Paula Broadwell, the former military intelligence officer whose alleged affair with CIA Director David Petraeus culminated in the end of his career, had earlier made some startling, now-revealed claims about the agency’s role in the Sept. 11, 2012, attack on the U.S. diplomatic post in Benghazi.
In an Oct. 26 speech at the University of Denver, she said that Libyan militants had attacked the post to retrieve some fellow fighters who’d been taken prisoner at the nearby CIA annex. She also seems to suggest that Petraeus himself knew about it, implying that he may have been her source. Here’s the relevant passage from the speech, transcribed in full here by Foreign Policy’s Blake Hounshell.
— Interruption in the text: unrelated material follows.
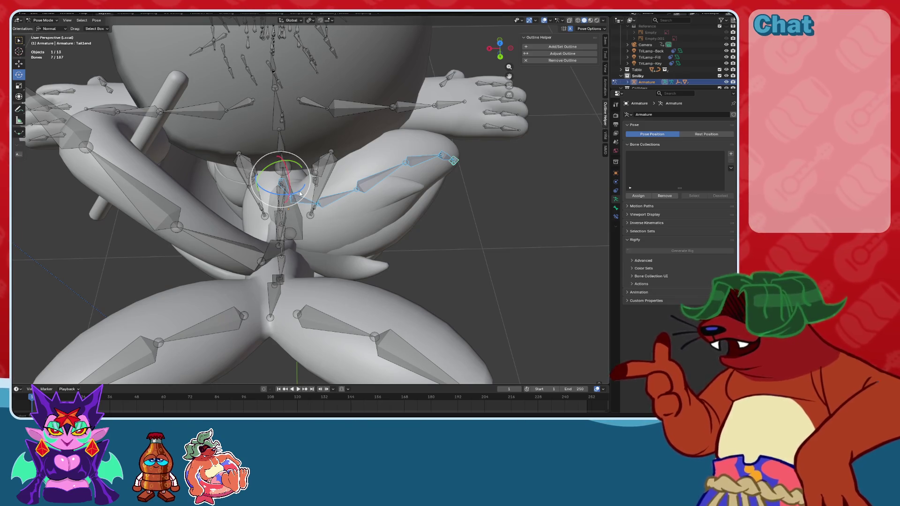
{"action": "left_click_drag", "start_coordinate": [287, 205], "coordinate": [297, 190]}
Now, I don’t know if a lot of you heard this, but the CIA annex had actually, um, had taken a couple of Libyan militia members prisoner and they think that the attack on the consulate was an effort to try to get these prisoners back. So that’s still being vetted.
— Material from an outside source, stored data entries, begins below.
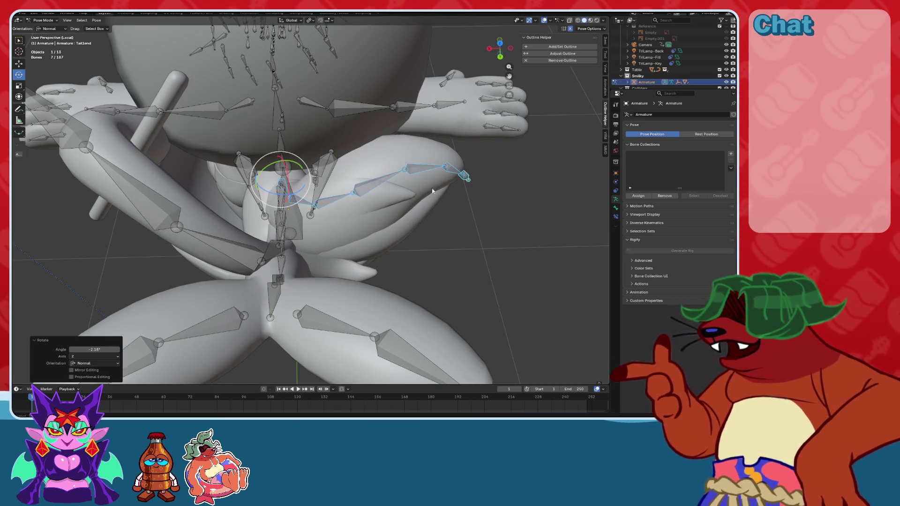
{"action": "mouse_move", "coordinate": [432, 190]}
{"action": "middle_mouse_down"}
{"action": "mouse_move", "coordinate": [302, 175]}
{"action": "mouse_move", "coordinate": [337, 179]}
{"action": "mouse_move", "coordinate": [374, 162]}
{"action": "middle_mouse_up"}
{"action": "left_click", "coordinate": [55, 28]}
The challenging thing for General Petraeus is that in his new position, he’s not allowed to communicate with the press. So he’s known all of this — they had correspondence with the CIA station chief in, in Libya. Within 24 hours they kind of knew what was happening.
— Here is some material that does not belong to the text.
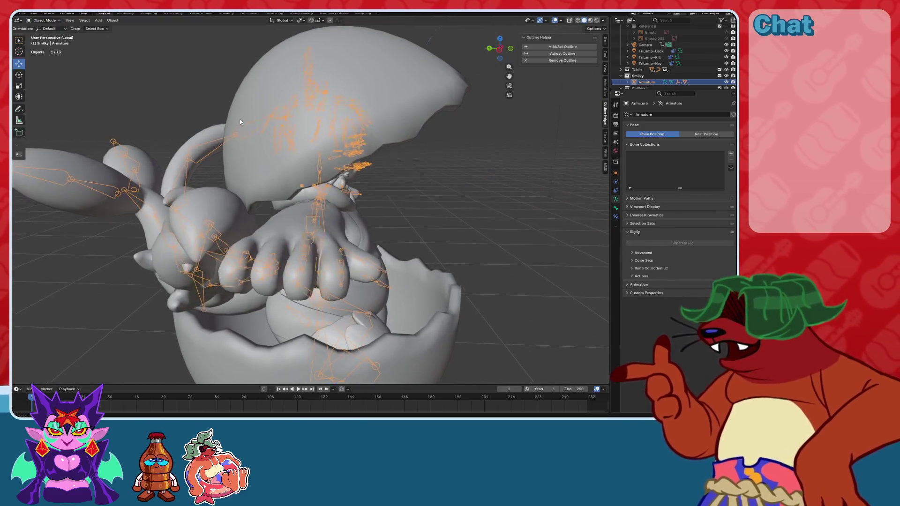
Nudge the Cracked Egg Top along Y to -0.041 m over the character's head.
{"action": "left_click", "coordinate": [262, 94]}
{"action": "middle_click_drag", "start_coordinate": [203, 110], "coordinate": [253, 137]}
The CIA is flatly denying this. “CIA adamant that Broadwell claims about agency holding prisoners at Benghazi are not true,” The Post’s Greg Miller tweeted. Fox News cites a single anonymous source saying that the CIA annex had prisoners at the time, and “multiple intelligence sources” as saying that the annex had at different times held prisoners. So why did she say it? I can only imagine three possible explanations, all of which should be taken with many grains of salt:
1. Intelligence from faraway conflict areas can be hazy, and the story got honestly confused. Who knows how long or convoluted the chain of information was from Benghazi to Broadwell, whether or not it went through Petraeus, and it’s not hard to imagine a misstatement or mistake getting amplified.
2. She made it up or exaggerated some other piece of information, possibly including the name-dropping implication of Petraeus’s knowledge, either deliberately or mistakenly.
3. The story is true, and she let slip what had otherwise remained a remarkably well-kept secret from the Benghazi incident, which has been characterized by weeks of leaks. If true, it would raise further questions about the CIA’s efforts to maintain necessary levels of security.
I could be missing other possible scenarios, but all of these further raise the concern that, even if Petraeus did not allow classified intelligence to be compromised, his relationship with Broadwell may have heightened that very serious risk.
The full story of Broadwell’s access to Petraeus’s world at the CIA is still not clear, but it appears to have been intimate, perhaps problematically so. The Wall Street Journal now reports that FBI investigators found classified documents on her computer. That Petraeus’s relationship may have jeopardized sensitive intelligence would seem to remain the strongest case for his resignation.